Risk and return

Hi Marko, thanks for your question.

Risk and return is one of the most basic concepts in the stock market. As such, understanding of this method is an absolute priority for anyone who intends to become a trader or investor as practically everything starts and ends with the risk and return.

The risk calculates the chance of failure in reaching objectives or goals. On the other hand, the return is what you hope to get when achieving your goals. Hence, these two have correlated relations as you want to lower the risk and maximize the returns on your investment. 

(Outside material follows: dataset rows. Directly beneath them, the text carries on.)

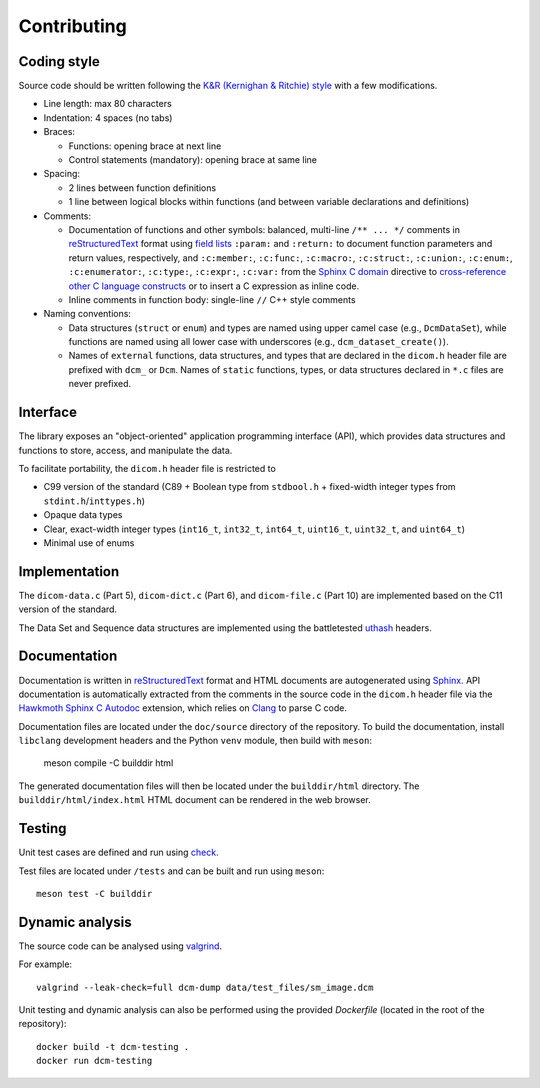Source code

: Contributing
------------

Coding style
++++++++++++

Source code should be written following the `K&R (Kernighan & Ritchie) style <https://en.wikipedia.org/wiki/Indentation_style#K&R_style>`_ with a few modifications.

* Line length: max 80 characters

* Indentation: 4 spaces (no tabs)

* Braces:

  - Functions: opening brace at next line
  - Control statements (mandatory): opening brace at same line

* Spacing:

  - 2 lines between function definitions
  - 1 line between logical blocks within functions (and between variable declarations and definitions)

* Comments:

  - Documentation of functions and other symbols: balanced, multi-line ``/** ... */`` comments in `reStructuredText <https://docutils.sourceforge.io/rst.html>`_ format using `field lists <https://docutils.sourceforge.io/docs/ref/rst/restructuredtext.html#field-lists>`_ ``:param:`` and ``:return:`` to document function parameters and return values, respectively, and ``:c:member:``, ``:c:func:``, ``:c:macro:``, ``:c:struct:``, ``:c:union:``, ``:c:enum:``, ``:c:enumerator:``, ``:c:type:``, ``:c:expr:``, ``:c:var:`` from the `Sphinx C domain <https://www.sphinx-doc.org/en/master/usage/restructuredtext/domains.html#the-c-domain>`_ directive to `cross-reference other C language constructs <https://www.sphinx-doc.org/en/master/usage/restructuredtext/domains.html#cross-referencing-c-constructs>`_ or to insert a C expression as inline code.

  - Inline comments in function body: single-line ``//`` C++ style comments

* Naming conventions:

  - Data structures (``struct`` or ``enum``) and types are named using upper camel case (e.g., ``DcmDataSet``), while functions are named using all lower case with underscores (e.g., ``dcm_dataset_create()``).

  - Names of ``external`` functions, data structures, and types that are declared in the ``dicom.h`` header file are prefixed with ``dcm_`` or ``Dcm``. Names of ``static`` functions, types, or data structures declared in ``*.c`` files are never prefixed.


Interface
+++++++++

The library exposes an "object-oriented" application programming interface (API), which provides data structures and functions to store, access, and manipulate the data.

To facilitate portability, the ``dicom.h`` header file is restricted to

* C99 version of the standard (C89 + Boolean type from ``stdbool.h`` + fixed-width integer types from ``stdint.h``/``inttypes.h``)
* Opaque data types
* Clear, exact-width integer types (``int16_t``, ``int32_t``, ``int64_t``, ``uint16_t``, ``uint32_t``, and ``uint64_t``)
* Minimal use of enums


Implementation
++++++++++++++

The ``dicom-data.c`` (Part 5), ``dicom-dict.c`` (Part 6), and ``dicom-file.c`` (Part 10) are implemented based on the C11 version of the standard.

The Data Set and Sequence data structures are implemented using the battletested `uthash <https://troydhanson.github.io/uthash>`_ headers.


Documentation
+++++++++++++

Documentation is written in `reStructuredText <https://docutils.sourceforge.io/rst.html>`_ format and HTML documents are autogenerated using `Sphinx <https://www.sphinx-doc.org/en/master/>`_.
API documentation is automatically extracted from the comments in the source code in the ``dicom.h`` header file via the `Hawkmoth Sphinx C Autodoc <https://hawkmoth.readthedocs.io/en/latest/index.html>`_ extension, which relies on `Clang <https://libclang.readthedocs.io/en/latest/index.html>`_ to parse C code.

Documentation files are located under the ``doc/source`` directory of the repository.
To build the documentation, install ``libclang`` development headers and the Python ``venv`` module, then build with ``meson``:

    meson compile -C builddir html

The generated documentation files will then be located under the ``builddir/html`` directory.
The ``builddir/html/index.html`` HTML document can be rendered in the web browser.


Testing
+++++++

Unit test cases are defined and run using `check <https://github.com/libcheck/check>`_.

Test files are located under ``/tests`` and can be built and run using ``meson``::

    meson test -C builddir

Dynamic analysis
++++++++++++++++

The source code can be analysed using `valgrind <https://www.valgrind.org/>`_.

For example::

    valgrind --leak-check=full dcm-dump data/test_files/sm_image.dcm


Unit testing and dynamic analysis can also be performed using the provided `Dockerfile` (located in the root of the repository)::

    docker build -t dcm-testing .
    docker run dcm-testing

For this reason, investors calculate the return on investment (ROI) to calculate the amount of return on a particular investment. This is the most basic formula to calculate the ROI:

ROI = Current Value of Investment − Cost of Investment

                                 Cost of Investment

Following types of risk can be found in the investment process:

There are a number of risks that you should consider when deciding on your investments:

Investment market risk 

Investment specific risk 

Market timing risk 

Inflation risk 

Interest rate risk 

Legislative risk 

Liquidity risk 

The risk-return ratio is measured to see how much risk you get for each dollar that you invest. For instance, you are investing $100 in an X stock. A move in stock price to $90, would lose you $10. On the other hand, you would be happy to close the trade if the stock price reaches $120. Hence, your R:R is 1:2 as you are risking $10 to make $20.